よりよく生きていくため
夢の役割は、記憶の整理や定着、感情の処理にあります。その情報処理の目的は、人を不安にさせるためではなく、よりよく生きていくためにあることは間違いありません。
イヤな夢だと思っていたものも、客観的に見ることができればセルフモニタリングになります。自分の体調や健康、家族、仕事のことなど、今起きていることについて、その人が今、何を不安に思っていて、今後どのような対処をしたほうがよいかということを、夢を見ることでわかる場合もあるのです。
たとえば、学生時代に疎外感を感じた体験を夢に見て、社会人になった今も繰り返し夢に見るという場合は、その人が今同じような気持ちを抱いている可能性があります。そのことに気付くことが重要なのです。夢日記をつけて、自分が不安だと思っている要素を洗い出す手掛かりにしてみるといいでしょう。

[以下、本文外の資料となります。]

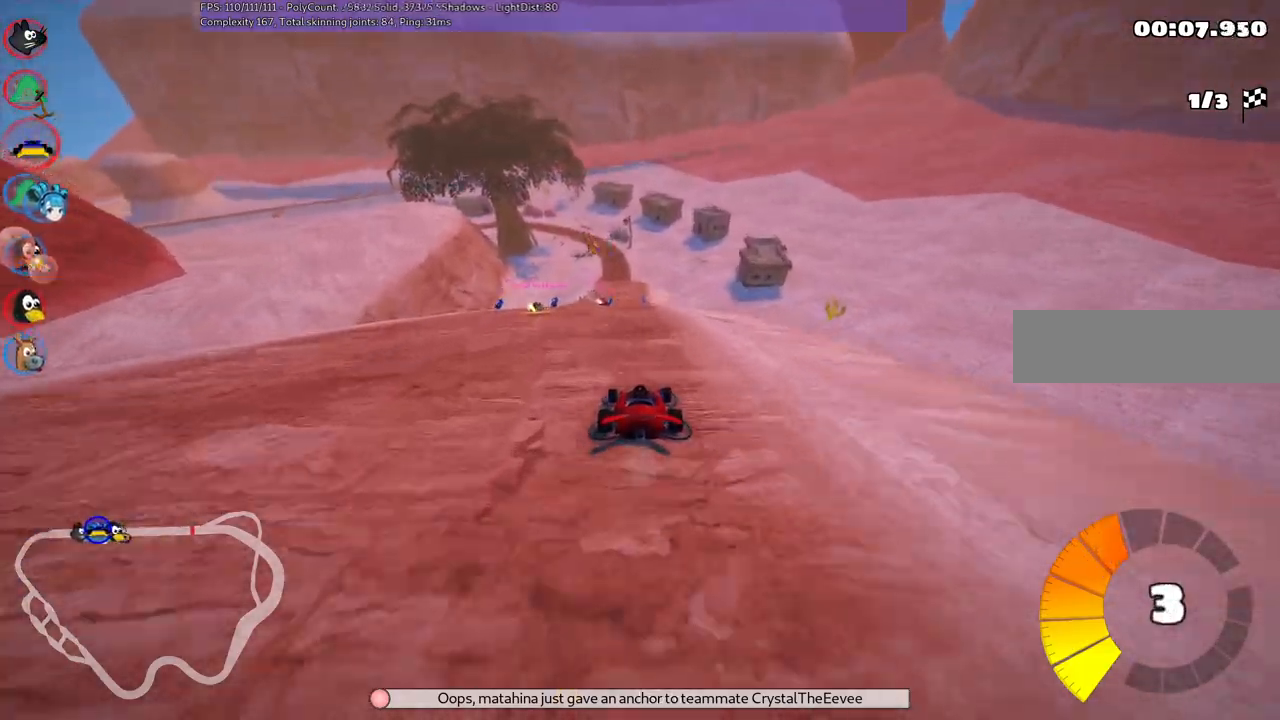
{"keys": ["right", "up"]}
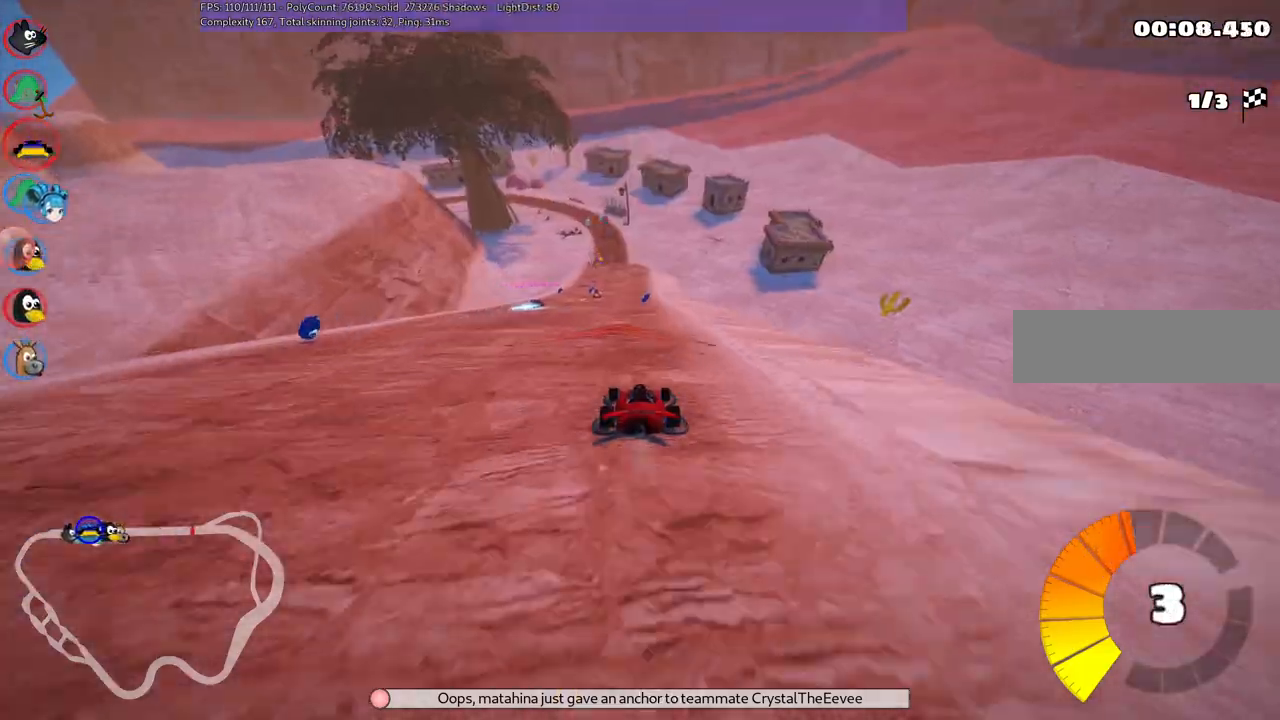
{"keys": ["up"], "events": [[50, "right", "up"], [250, "left", "down"], [383, "left", "up"]]}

「追われる」「襲われる」「~がない(失う)」など夢がいつもイヤな終わり方をするとき、起きたあとに、その筋書きや結末を書き換えてポジティブなイメージを足していくのもいいです。これは「イメージ・リハーサル・セラピー」といって心理療法の1つです。ただし、ポジティブな内容に書き換えるといっても、どういう結末なら納得がいくかは人によって違います。自分にとってしっくりくる内容にすることが大切です。